▶ [Extract provided]
Twenty-one people have been infected with the strain of Salmonella Oranienburg, the CDC announced Wednesday. Seven of those cases required hospitalization, but no deaths have been reported.
The CDC linked the outbreak to pet turtles after 12 of the 17 people who fell ill reported contact with the reptiles, according to the CDC.
Even when appearing healthy and clean, turtles can carry salmonella germs in their droppings, which can easily spread to their bodies, tank water and habitats, according to the CDC. People can then get sick after touching a turtle or anything in their habitats.
California had the most reported cases at six, according to the CDC. Other states where multiple cases were reported were Illinois, New York and Washington.
The CDC recommended that those who own or come in contact with pet turtles to always wash their hands thoroughly with soap and water after handling a turtle or cleaning its habitat. The CDC also advised against kissing or snuggling turtles and letting turtles roam freely where food is prepared or stored, such as kitchens.

▶ [Task statement] Write the next part of the news report on the salmonella outbreak tied to pet turtles, picking up after its final sentence. The data that comes next has no connection to the salmonella report.

▶ [Source data]
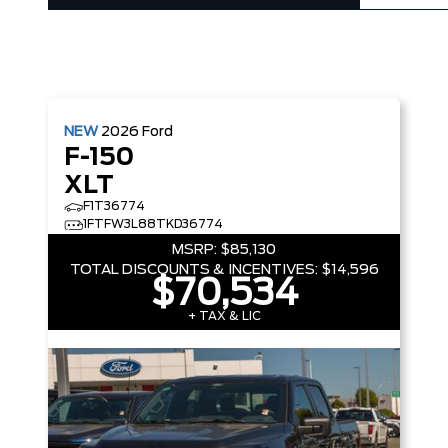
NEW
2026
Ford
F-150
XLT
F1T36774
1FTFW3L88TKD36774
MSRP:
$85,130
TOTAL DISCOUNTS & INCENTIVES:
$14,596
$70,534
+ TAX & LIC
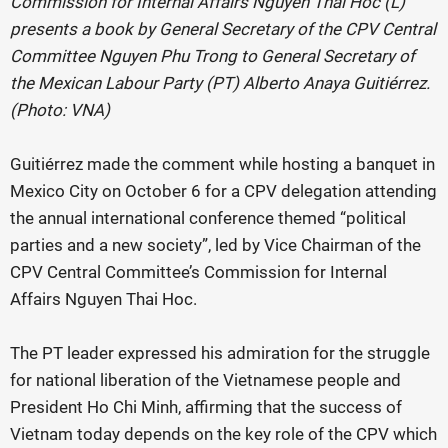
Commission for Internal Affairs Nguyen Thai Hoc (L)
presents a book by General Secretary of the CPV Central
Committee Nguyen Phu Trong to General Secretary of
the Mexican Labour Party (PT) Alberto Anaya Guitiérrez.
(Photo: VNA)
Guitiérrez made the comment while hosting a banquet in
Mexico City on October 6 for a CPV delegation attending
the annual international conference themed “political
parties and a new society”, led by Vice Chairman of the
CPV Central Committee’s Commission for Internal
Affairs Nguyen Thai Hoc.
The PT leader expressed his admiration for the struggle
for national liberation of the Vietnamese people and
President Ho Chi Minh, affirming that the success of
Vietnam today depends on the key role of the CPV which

==

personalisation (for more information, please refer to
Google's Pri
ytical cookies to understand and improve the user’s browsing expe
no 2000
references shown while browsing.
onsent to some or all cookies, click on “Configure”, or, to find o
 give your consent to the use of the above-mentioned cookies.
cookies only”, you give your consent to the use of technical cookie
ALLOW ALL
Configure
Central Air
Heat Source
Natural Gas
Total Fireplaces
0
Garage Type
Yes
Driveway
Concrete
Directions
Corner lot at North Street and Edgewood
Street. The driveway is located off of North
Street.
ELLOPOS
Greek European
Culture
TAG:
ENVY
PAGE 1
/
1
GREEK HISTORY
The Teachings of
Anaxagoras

▶ [Expected answer]
In addition, avoid cleaning a turtle's habitats, toys or pet supplies in the kitchen or any other location where food is prepared or stored -- clean it outside the house when possible, health officials advised.
Symptoms of a salmonella infection include diarrhea, fever, and stomach cramps 12 to 72 hours after being exposed to the bacteria. The illness usually lasts four to seven days, and most people recover without needing treatment, according to the CDC.
Children younger than 5 years old and adults 65 and older, as well as those with weakened immune systems, are more likely to experience severe cases of the infection.
Households with members at risk for serious illness should consider a different pet, according to the CDC.
The health agency is continuing to investigate the outbreak.